▸ 作業内容
判決文の抜粋で名前が示されている人物を、文中の表記に沿ってすべて挙げよ。

▸ 原文抜粋
━━━━━━━━━━

被告は原告にに対し原告の長女岩田彬子(昭和十六年十一月二十八日生)を引渡せ。

訴訟費用は被告の負担とする。

事実

原告訴訟代理人は、主文第一項同旨の判決を求め、その請求の原因として、

原告は昭和十五年十月十一日、被告の娘妙子と結婚し、爾来原告の勤務地である北海道に於て同棲生活を送り、翌昭和十六年十一月二十八日長女彬子が生れたが、妻妙子は産後結核に犯され昭和十七年九月十七日死亡した。そこで原告は妙子死亡後彬子を手許で養育することはできなかつたので、ほんの一時のつもりで被告にその養育を依頼し、養育費として毎月六十円を送金していたが、なお妙子及び原告の家財道具の大半をも当時新潟市に在任していた被告方に預けていた。そしてその後必要に迫られて原告の荷物及び彬子の引渡方を求めたところ、被告はこれに応じなかつたので、遂に当時の被告の住所のあつた神戸区裁判所に調停の申立をして彬子の引渡方を請求したが、やはり被告は頑としてきゝ入れず、ために調停は不調となつたので、やむなく昭和十九年頃、原告の荷物を預つていた岡山県下に在住していた訴外佐々木清市を相手として津山区裁判所に対し荷物引渡の訴を提起し、右訴訟進行中の昭和十九年十月三十日、同区裁判所に於て、被告を和解参加人として、

(1)  原告の長女岩田彬子を満二十才迄和解参加人に於て養育することにつき原告に於て異議なきこと。

これに関する養育費用を一ケ月金五十円と定め、昭和十八年十二月より昭和十九年十一月分迄合計金六百円を昭和十九年十一月十五日迄に、昭和十九年十二月分以後は毎月二十五日迄にその月分を何れも原告に於て和解参加人に対し送金して支払うこと。

(2)  岩田彬子が満二十才に達したる以後は原告及び和解参加人は彬子の居所については彬子の意思を尊重してこれに従うこと。

等を内容とする裁判上の和解が成立した。

━━━━━━━━━━

▸ 記録情報
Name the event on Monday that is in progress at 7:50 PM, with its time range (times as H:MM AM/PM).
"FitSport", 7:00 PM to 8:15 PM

━━━━━━━━━━

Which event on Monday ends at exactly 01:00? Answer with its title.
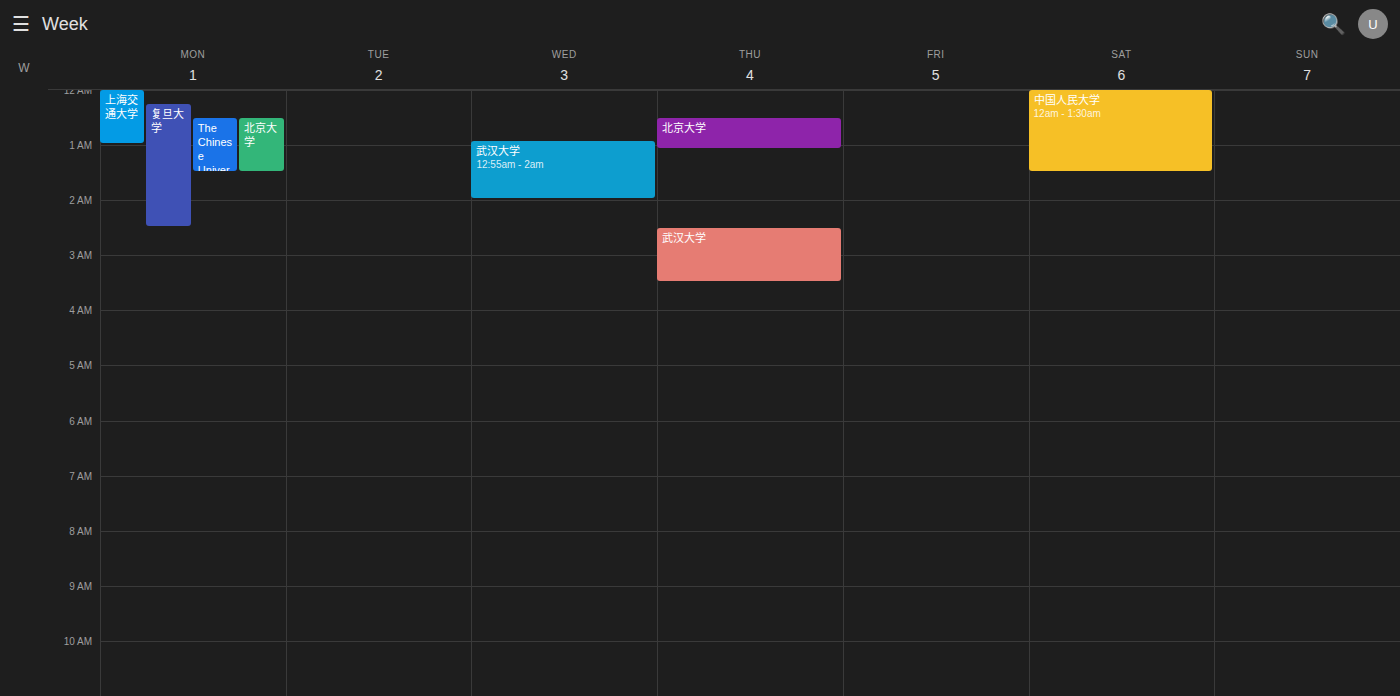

━━━━━━━━━━

▸ 結果
岩田彬子、妙子、佐々木清市